Your amp is too big!

January 2, 2017

When your amp is too big you’ll have a hard time finding your desired tone!      

Buying gear you don’t really need and can’t use is one of the most common mistakes music aficionados (and even some semi pros) make. The most typical scenario is a guitar player who plays only in his home and buys a 50/100 watt tube head because he read somewhere his idol uses that amp and he thinks that’s the way to get the desired tone from his guitar. What he forgot (yes, “he”, because man seem to be more stupid that woman when it comes to this issue) is that his idol plays at Madison Square Garden and he doesn’t even have a gig yet!
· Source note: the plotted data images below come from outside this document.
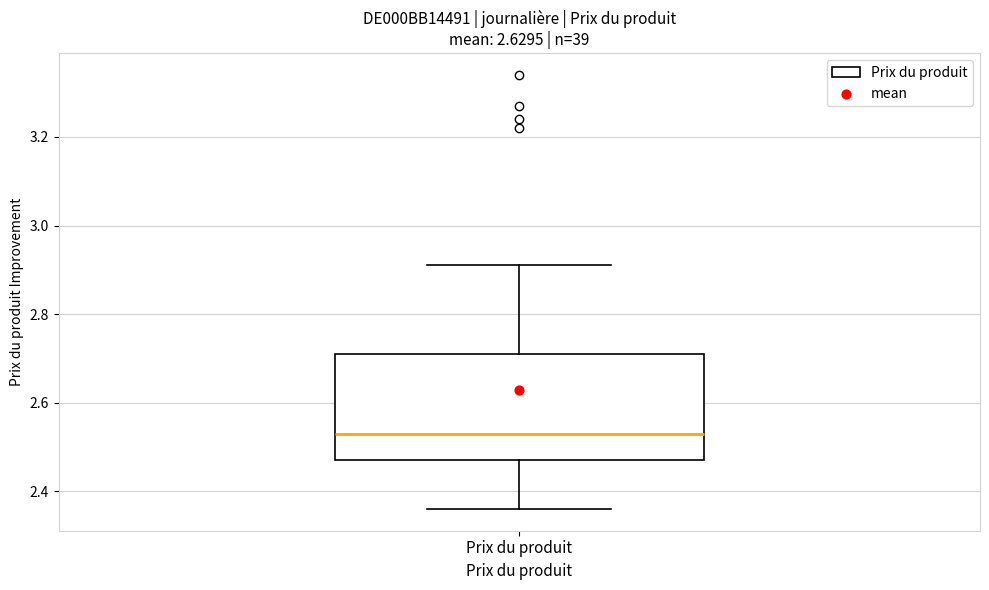

Transcribe this box plot: give where the median line is, the range the box spans, and where the two whiskers end, as read against the y-axis. The values are not printed on the chart, so give them approximately, as read against the axis.

median 2.54, box 2.48 to 2.72, whiskers 2.36 to 2.92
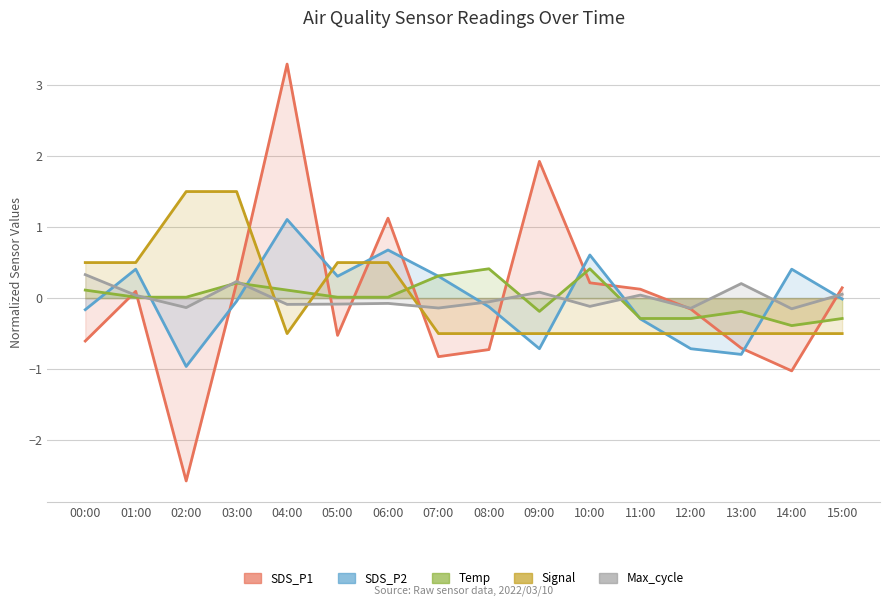

Between which two adjacent categories do Signal and SDS_P1 first intersect?

03:00 and 04:00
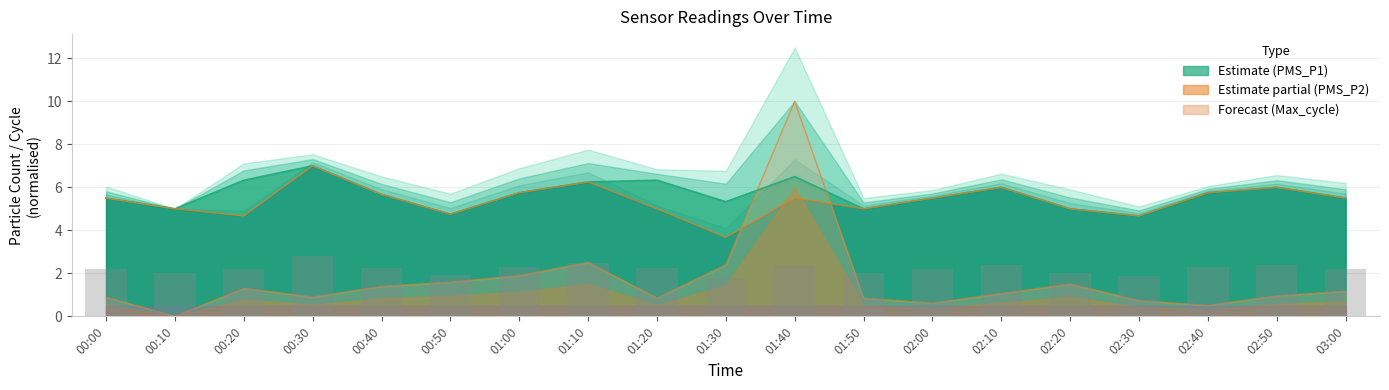

The PMS_P1 series shows 6.0 at 02:10. True or false?

True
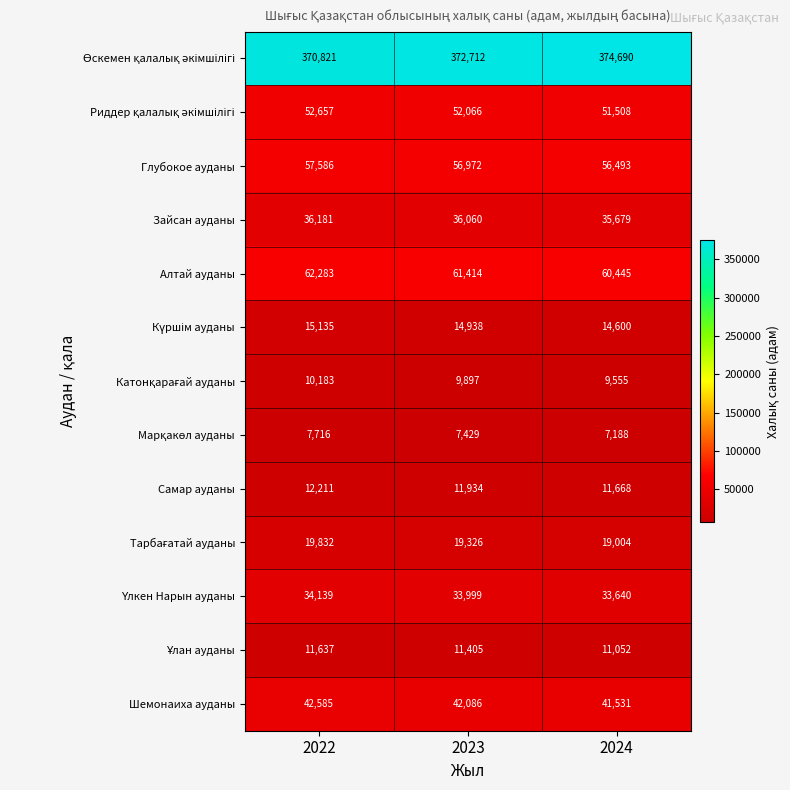

At which category is the sum across all series the highest?

2022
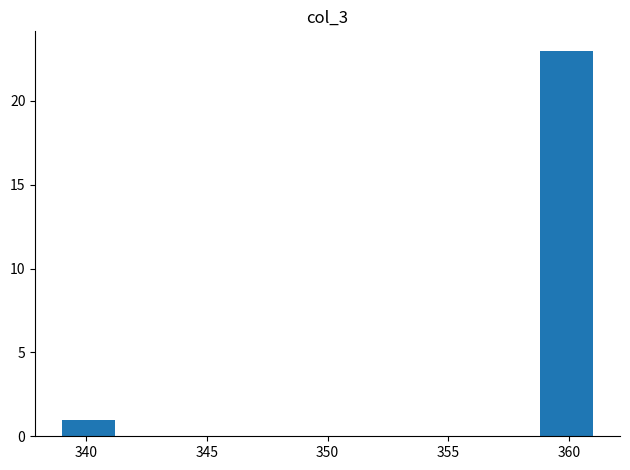

Over which range of the x-axis is the bar tallest?

358.8 to 361.0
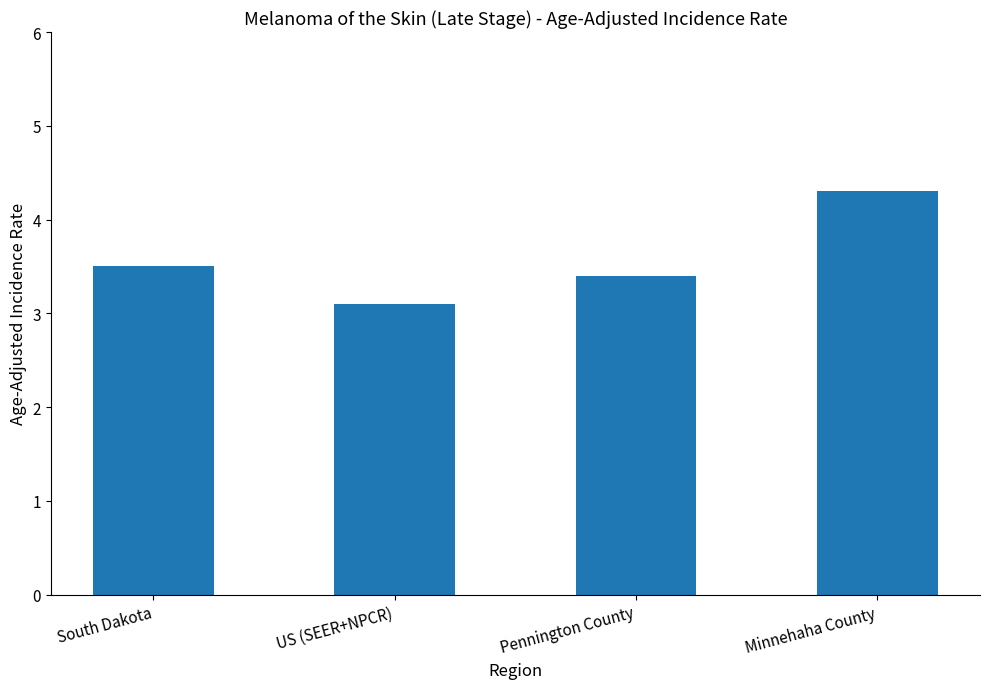

What is the difference between the values at South Dakota and Minnehaha County?

0.8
When your amp is too big for your needs,  you set the volume to 4 and you’re too loud.

Your windows vibrate and your family and neighbors hate you. Then you turn way down to 1 or 0.5 and the notes don’t sustain at all. So you go and get an overdrive or distortion pedal (still unsure of the difference) thinking that will solve your problem. Now it sounds like an agonizing mosquito…. Do you know why? Your amp is too big!

If you play in a small environment you need an amp that you can turn up to overdrive itself, even if you’ll add pedals to it later. You can play most rehearsals and bar gigs with a 15 watt amp like a Vox Ac15 or a Fender Blues Jr. At a small bar gig with a classic rock/blues band I turned my Blues Jr to about 5 and then used pedal to push it further into overdrive/distortion.

You need an amp you can push and play with the volume set at 5, at least, to overdrive the tubes.

In any case, when you finally get a gig, all you’ll hear from the sound guy will be: “The guitar is too loud, turn it down on stage and I’ll turn you up in the PA. Which is crazy…The Beatles didn’t do that! They turned up the Vox Ac30’s, sang through the PA and rocked “The Cavern”. By the way, that same sound man, if doing sound for a known guitar player, will NEVER ask him to turn down onstage. For him, he will lower the gain in the guitar channel on the PA and put just a glare of guitar in the mix, letting the main sound be in the room from the amp. An option he didn’t offer you just because he’s an idiot!

A guy at a bike ride event we played with the King James Band for a pediatric association that specializes in brain tumors that was taking photos by mistake captured a few notes on video. That’s the Les Paul straight into the amp outdoors. It filled that parking lot with sound!

https://www.facebook.com/marcelo.berestovoy.3/videos/vb.704554281/10151265885964282/?type=3&theater

Don’t buy an amp that is too big for your needs. Look at the amp as another instrument and not just a piece of equipment to get the sound louder. Learn to play with your amp! Understanding how to get tone from the amp and guitar is essential to a “plugged inn” guitar player of any style. Wether you’re looking to get a sound to play rock, blues, clean Jazz tones and even Acoustic and Spanish nylon string guitars, learn about how sound works and how you can manipulate it to suit your needs.